In Narayani and Rapti rivers of Chitwan National Park, land-use change, river bank disturbance, and harmful and unsustainable fishing methods, have caused dramatic declines in water quality and fish stocks, significantly impacting the health, income and food security of local communities, and near extinction of a critically endangered gharial ranked 15th out of 100 reptiles in the EDGE of Existence classification. With only 150 individuals in Nepal, this fragile population is under threat from egg collection, poaching, deteriorating fish stocks and the decreasing health of the river ecosystems.
This project being implemented by Himalayan Nature in collaboration with ZSL Nepal and funded by Darwin Initiative (DI), UK target threats that implicitly connect the fate of gharials, to the health of the river and those communities heavily reliant on freshwater resources. The interventions planned in this project were highlighted in the gharial action plan 2012-2016, and the Narayani and Rapti River Conservation Plan 2016-2020.

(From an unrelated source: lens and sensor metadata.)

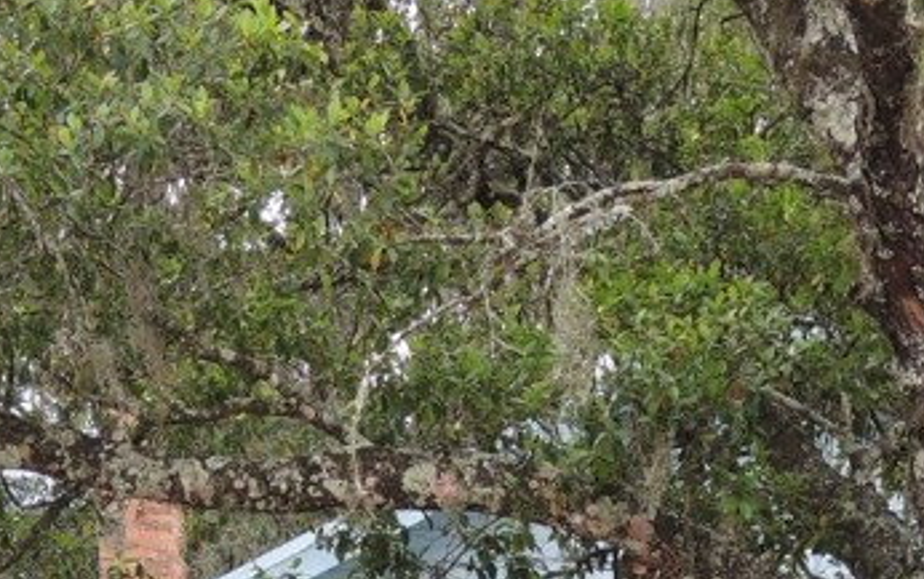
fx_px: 2369
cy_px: 945
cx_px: 435
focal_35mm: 94
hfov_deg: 22.1
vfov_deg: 13.0
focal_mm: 5.3
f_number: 3.1
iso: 100
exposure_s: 1/250
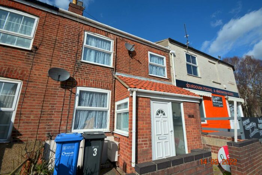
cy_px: 88
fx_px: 109
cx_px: 131
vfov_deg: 77.4
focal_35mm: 15
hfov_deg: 100.4
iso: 100
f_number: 8
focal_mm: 10
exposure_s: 1/250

The main objective of this project is to safeguard the future of the critically endangered gharial population and the vital Narayani and Rapti river ecosystems, harnessing community engagement and support. Through these conservation efforts, local communities’ access to clean water, food security, sustainable fisheries, agro-biodiversity and other livelihoods will be secured.

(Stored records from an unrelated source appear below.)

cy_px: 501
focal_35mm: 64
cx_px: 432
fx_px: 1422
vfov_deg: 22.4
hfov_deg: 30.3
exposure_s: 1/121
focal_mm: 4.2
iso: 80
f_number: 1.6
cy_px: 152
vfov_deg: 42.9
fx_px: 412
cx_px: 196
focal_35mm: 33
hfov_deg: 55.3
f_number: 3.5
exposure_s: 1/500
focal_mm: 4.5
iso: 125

Major activities carried out by Himalayan Nature included surveys for estimating Population and Distribution of Gharial in the major rivers of Chitwan National Park. The survey was conducted in Rapti (lothar to Golaghat) and Narayani rivers (Devghat to Triveni). Further, Himalayan Nature has funded 5 community based fish ponds in Chitwan National Park. Over this period, more than 112 households of indigenous community got an opportunity to participate in fish farming orientation and training program. Income generation activities such as community based fish farming have contributed a lot to minimize park-people conflict for resource capture. The local indigenous communities involving in community based fish farming were encouraged in monthly saving for the sustainability of the project.
Activities carried out in the first year of the project include:
1. Conduct surveys for estimating Population and Distribution of Gharial in the major rivers of Chitwan National Park.
2. Meeting with park managers and buffer zone committees to identify indigenous fish dependent communities and households.
3. Conduct socioeconomic survey in fish dependent communities.
4. Identify areas suitable for the establishment of community managed fish ponds and support 5 women-led committees to operate fish ponds.